Lookup table, have item #2 out of 3 appear in form?

S

StargateFan

This is one that I've looked high and low for and I can't seem to
figure out what to do to fix things. I have a lookup table to provide
province abbreviations.

Column 1 is, of course, the primary key with A2K-generated numbers.
Column 2 in the table has the province abbreviations which consist of
two letters just like US states (i.e., BC stands for British
Columbia). The third column shows the complete names of the
provinces.

The idea is that users can see the second and third column in the
pulldown of the contact form so that they don't have to wonder if they
have the right province just by the 2-character letters; they have the
complete name, too. But I need the form to take the 2-character
abbreviation only, which it never seems to be able to do. I get the
display okay to show columns 2 and 3 and have successfully hidden
column 1, but nothing works to just get the 2-character province
abbreviation in the field.

Is there a way to do this?
 
J

Jeff Boyce

I'm not sure I saw what the form DOES do right now, just what it doesn't do.

Assumptions:
* you are working in a form
* you have a combo box, based on a table (you're calling it a lookup
table)

If correct, the Column Width property of the combo box controls whether you
see a column or not. If your ID field is the first in the query underlying
your combo box, set its Width to 0 (zero) to hide it. The first
non-zero-width column is the one that displays in the combo box.

Or am I still confused about your situation?
 
J

John Spencer

I would just use two columns in the table. The Province abbreviation and the
Province names.

If you want to assign just the abbreviation to some control in a form.

Change the combobox (pulldown) to two columns (drop the primary key column).

The rowsource for the combobox should be
SELECT Abbreviation, Abbreviation & " - " & Province as FullName
FROM YourTable
ORDER BY Abbreviation

Change the column count to 2 vice 3
Hide the first column by setting the column width to 0 for the first column.

Make sure the control is bound to the appropriate field.

You can go with you current design, make sure that the control is bound to a
field in your destination table.
 
S

StargateFan

I'm not sure I saw what the form DOES do right now, just what it doesn't do.

<g> Oops, sorry.
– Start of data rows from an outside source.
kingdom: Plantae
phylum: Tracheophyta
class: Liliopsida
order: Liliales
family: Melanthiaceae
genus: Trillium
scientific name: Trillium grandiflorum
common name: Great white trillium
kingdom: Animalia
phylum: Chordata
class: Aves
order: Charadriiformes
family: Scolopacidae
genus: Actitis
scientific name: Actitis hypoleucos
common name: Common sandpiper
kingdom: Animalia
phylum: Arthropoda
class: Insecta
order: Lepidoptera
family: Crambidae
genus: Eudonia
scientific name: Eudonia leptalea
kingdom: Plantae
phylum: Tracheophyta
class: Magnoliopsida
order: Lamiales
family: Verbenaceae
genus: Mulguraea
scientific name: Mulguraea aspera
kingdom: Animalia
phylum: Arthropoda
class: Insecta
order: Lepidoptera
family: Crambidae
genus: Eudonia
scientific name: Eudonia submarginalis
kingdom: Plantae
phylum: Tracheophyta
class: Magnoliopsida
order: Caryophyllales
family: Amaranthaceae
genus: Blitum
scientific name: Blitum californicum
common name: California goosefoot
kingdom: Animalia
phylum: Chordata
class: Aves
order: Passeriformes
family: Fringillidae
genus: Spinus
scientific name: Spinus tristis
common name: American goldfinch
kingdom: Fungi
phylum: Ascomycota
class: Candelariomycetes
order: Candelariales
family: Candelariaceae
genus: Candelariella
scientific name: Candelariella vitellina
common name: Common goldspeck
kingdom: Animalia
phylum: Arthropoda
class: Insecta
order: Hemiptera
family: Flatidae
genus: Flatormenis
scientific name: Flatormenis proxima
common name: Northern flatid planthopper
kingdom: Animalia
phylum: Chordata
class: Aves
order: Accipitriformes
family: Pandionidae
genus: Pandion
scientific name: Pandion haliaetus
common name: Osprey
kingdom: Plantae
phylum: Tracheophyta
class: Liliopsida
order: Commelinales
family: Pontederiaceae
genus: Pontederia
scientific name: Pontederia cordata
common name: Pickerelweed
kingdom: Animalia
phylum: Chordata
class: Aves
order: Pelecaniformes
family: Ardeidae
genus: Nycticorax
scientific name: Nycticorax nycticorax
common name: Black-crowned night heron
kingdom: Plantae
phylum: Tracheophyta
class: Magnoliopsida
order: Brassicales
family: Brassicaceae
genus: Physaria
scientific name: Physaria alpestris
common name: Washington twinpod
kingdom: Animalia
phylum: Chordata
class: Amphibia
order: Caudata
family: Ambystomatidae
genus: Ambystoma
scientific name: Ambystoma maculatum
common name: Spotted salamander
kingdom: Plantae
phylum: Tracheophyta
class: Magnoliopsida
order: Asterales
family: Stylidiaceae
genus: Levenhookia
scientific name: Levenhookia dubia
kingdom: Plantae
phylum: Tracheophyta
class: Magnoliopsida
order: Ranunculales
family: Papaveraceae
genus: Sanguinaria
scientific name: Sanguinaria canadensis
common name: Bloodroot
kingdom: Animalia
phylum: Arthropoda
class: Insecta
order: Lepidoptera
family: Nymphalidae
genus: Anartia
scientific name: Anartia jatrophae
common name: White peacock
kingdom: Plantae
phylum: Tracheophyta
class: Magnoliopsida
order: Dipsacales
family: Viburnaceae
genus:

It's just that it's done various things depending
on what I've played around with, but nothing gives me what I need.

I'll try again ... what we need is to have 2 columns visible to the
user - the province abbreviation (preferably this is in the first
column) and the province's full name in the second column.

No matter which province the user chooses, though, we need the
2-character information to be what is put in the field in the form.

I've had the primary key be dumped and the full province name but not
the 2-character one - and this is no matter where I have put the
column in the table and with or without the primary key hidden.
Baffling.
Assumptions:
* you are working in a form
Yes.

* you have a combo box, based on a table (you're calling it a lookup
table)

That's it (using terms from a video I have on Access. That's the term
used. Sorry it might not be correct term said:
If correct, the Column Width property of the combo box controls whether you
see a column or not. If your ID field is the first in the query underlying
your combo box, set its Width to 0 (zero) to hide it. The first

Okay. I've done that several times. But despite being hidden,
sometimes it's been this field that is dumped into form!
non-zero-width column is the one that displays in the combo box.

You'd think it would be that easy, eh?! <g> I can see both columns
in the combo box, but can't seem to figure out how to get the right
one to be dumped into the form.
Or am I still confused about your situation?

No, you've got it. It's just that the results haven't been the
expected ones.

As mentioned, I don't know what I'm doing wrong but there must be
something I'm missing. I'm going to go back right now and try again.